Once the drain has been completed, we can then look to performing our changes to the host without fear of any extra downtime or data corruption to the jobs. In this instance, we upgraded the Nomad and Consul binaries on one host at a time. Once we had completed the apt upgrade, we could comfortably make the node eligible for allocations again and move on to the next host, repeating the same process.

In this way, given we have enough compute to run all of our jobs on the remaining nodes (and there are no extra constraints listed), downtime is minimised to almost nothing, even if a problem arises on one of the hosts.

The freedom and peace of mind this gives cannot be understated. Imagine you knew you could rely on Dublin Bus to always be at the bus stop when you expect it to be, without fail, or if it’s not there, there’s a very clear and obvious reason why it’s not there. Far fetched? Definitely - but not unachievable.

Downtime cannot be completely minimized in a few instances though. Moving the Bastion VM takes a little longer because of the nature of virtual machines and how quickly they spin up. It means that anything relying on ingress provided by the Bastion (see: web and Minecraft at the time of writing) will be interrupted. Luckily, restoring service is relatively easy. Backups of the qcow2 file can be served on a simple webserver for the Nomad client to download, and subsequently start. As the image was copied from a node that is connected to Nomad, starting the image back up will reconnect to Nomad also.

[!NOTE]
Note for Admins: When modifying the host that contains the Bastion VM, it’s advisable to drain the virtual machine first, then come back to the parent client and drain it. It will ensure that Nomad doesn’t mark the Bastion VM as “down”, rather than illegible. Any allocations on the Bastion VM will then also be placed as soon as it comes back online with little to no delay.

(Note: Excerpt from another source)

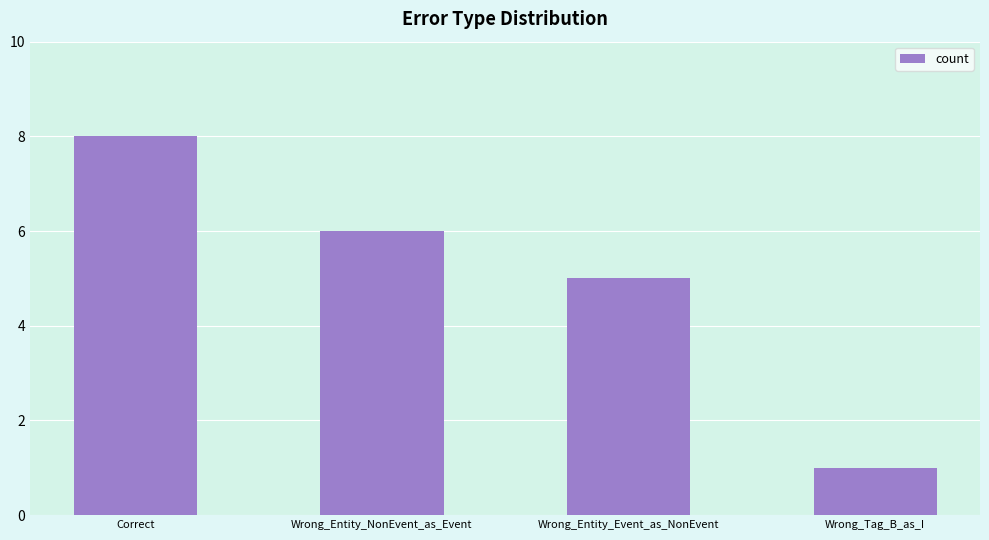

The value at Correct is 8. True or false?

True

You Mentioned Ansible, What is That?

Imagine you wanted to upgrade packages on your Linux machine or WSL or similar. You probably have one or two steps you follow. They might look like this:

1. apt update - update the local package cache
2. apt upgrade - actually go and replace the local version with an up to date one

These two steps are pretty good to do, and usually every single time you want to update your packages you perform these two commands. Now, let’s say you have 5 servers to manage, you might write a little script that connects to each server with ssh and runs the two commands, or you might use something like parallel-ssh. All of these are well and good, but they lose their portability very quickly. Enter, Ansible.

Ansible is like a bash script that uses ssh on steroids. It uses yaml to inform the steps it should take (the apt update and apt upgrade from above) and pulls information about what hosts or servers it should affect from a dynamic or static inventory file.

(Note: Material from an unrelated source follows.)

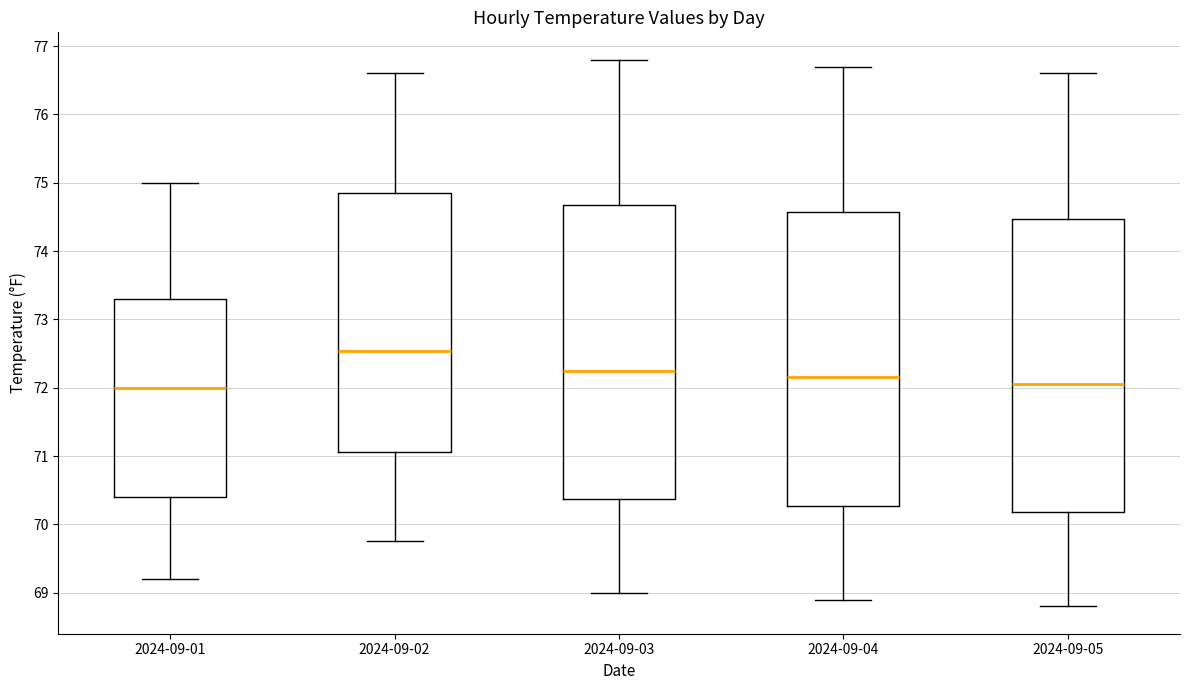

Where is the lower edge of the box for 2024-09-04 on the y-axis? The values are not printed on the chart, so give them approximately, as read against the axis.

70.3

The inventory file contains the connection instructions (and sometimes some facts) for ansible to connect to a server. Below is an example.

glados ansible_host=10.10.0.4
wheatley ansible_host=10.10.0.5
chell ansible_host=10.10.0.6
johnson ansible_host=10.10.0.7

[all:vars]
ansible_user=mojito

[nomad]
glados
wheatley
chell

The above “inventory” file is pretty basic, but conveys the majority of what you need to know. In this file, nodes (servers, virtual machines) are defined by default in the all group. Each one has a custom fact attached to it, specifying what the local address of the node is. The all group also has a set of variables attached to it, specifying the connecting user.

You can break nodes into further groups by specifying a nomad group for example, and placing the hostname, address or FQDN of the node under it. Custom groups can also have variables attached to them for more granularity.

TL;DR?

Fine, fine.

In summary, scheduled maintenance and downtime has become a whole lot easier to plan, execute, and tidy up afterwards. Given no network failure, we can essentially limit downtime of services to approximately the time it takes a virtual machine to start for single host maintenances. Larger maintenances will definitely have a wider margin, but baby steps.

It’s certainly a damn sight better than whatever we had before.